I. — Plus je vis, plus j’apprends, et plus je me connais en mal et en bien, et mieux je sais reconnaître en moi-même et en autrui folie et bon sens. Celui qui dit toujours des sottises et ne se réprimande pas lui-même, n’agit point comme il faut ; et ceux qui me blâment de ne pas chanter, devraient blâmer plutôt leurs actions honteuses, car je chanterais si les chants étaient bien accueillis.
II. — Je ne fais ni réprimandes, ni reproches ; car chacun sait comment il se conduit ; mais il serait bon que l’on vît en soi ce que l’on reconnaît chez les autres. Mais je dis bien que les chants auraient peu de valeur, s’ils n’étaient inspirés par l’amour, et, pour moi, voilà plus d’un an qu’amour ne m’a fait ni faveur ni Dommage ; mais je suis gai maintenant, car joie d’amour me guide, et il convient que je chante, puisque je suis arrivé à bon port.
III. — Car amour répare bel et bien les maux que j’ai jadis soufferts, puisqu’il me fait aimer, de bonne foi, la meilleure et la plus aimable, et telle qui tient en son pouvoir tout ce que je puis vouloir et désirer ; car jamais la nature ne prit tant de peine qu’elle en fît une autre qui lui ressemble ; en elle, en effet, refleurit et se développe la joie qui était ailleurs corrompue et avilie.

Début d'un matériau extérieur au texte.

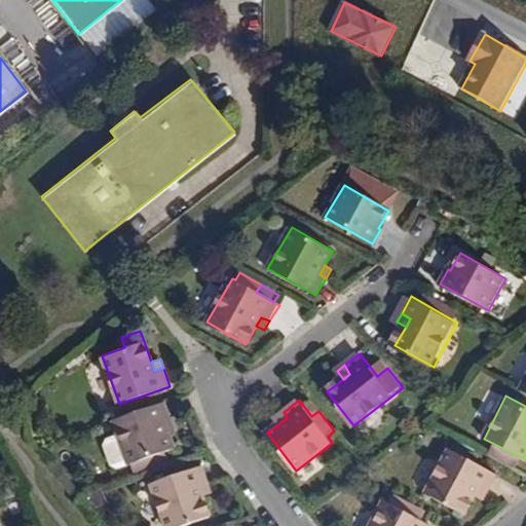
[(165,402),(113,420),(118,434),(106,439),(104,445),(111,463),(117,467),(130,462),(134,471),(167,459),(164,451),(174,448),(168,434),(165,422),(172,420),(165,402)]
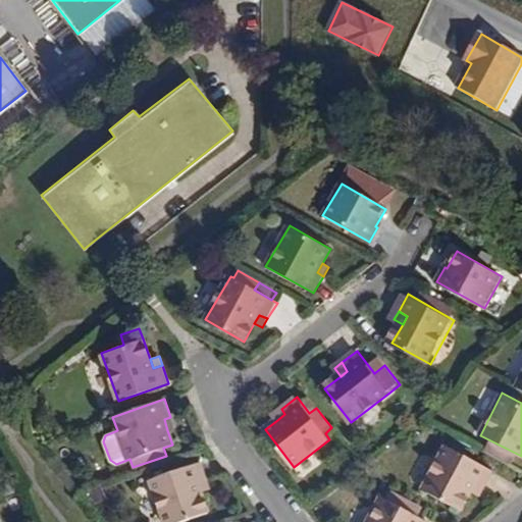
[(303,405),(309,413),(316,408),(310,400),(303,405)]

IV. — Sa personne est gaie et bien faite, sans défaut, car rien n’en trouble l’harmonie, et la beauté n’y fait pas qu’aller et venir, mais au contraire, c’est elle qu’elle a choisie pour séjour. Joie, et mérite, et courtoisie, gaieté sans vilenie, paroles distinguées et actions dignes d’éloges en font leur compagnie ; et elle est parée de tant de qualités en sa charmante personne que tous les défauts en sont éloignés et bannis.

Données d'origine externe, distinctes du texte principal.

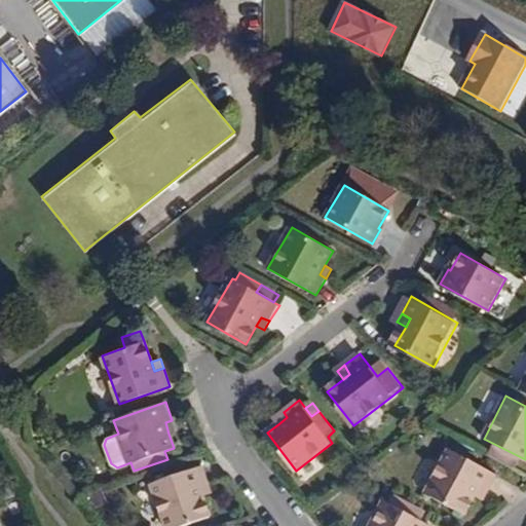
[(274,418),(279,423),(287,417),(284,412),(274,418)]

V. — Ma personne, mon cœur et ma pensée sont tellement absorbés en elle que j’en oublie tout le reste ; et je ne veux avoir jamais d’autre pensée que celle de l’exalter. Mais de même qu’il n’y paraîtrait pas si l’on ajoutait de l’eau à la mer, le bien que je dis d’elle en mes louanges ne paraît pas davantage en sa personne accomplie. Cependant ce que le proverbe dit est vrai : « Bonne renommée croît plus on en entend parler loin. »
VI. — Dame, je ne vous demande pas, et je n’ai pas la prétention, que vous m’aimiez ; et il ne convient pas que je le fasse, car, même si vous écoutiez la pitié, je sais que votre rang vous interdit à moi. Mais je vous demande seulement, si vous le vouliez bien, que, si je disais quelque chose qui vous fût agréable et bienséant, ce fût de vous, et si votre aimable personne distinguée veut m’honorer d’autant, vous n’en aurez nul dommage, et ma joie en sera complète.
VII. — Même si la raison ne m’invitait pas à dire de ma Dame Marie des paroles bienséantes, la vérité m’en fait dire autant. Car son nom est plus estimé que tous les autres noms, et ses actions sont sommet et racine de mérite.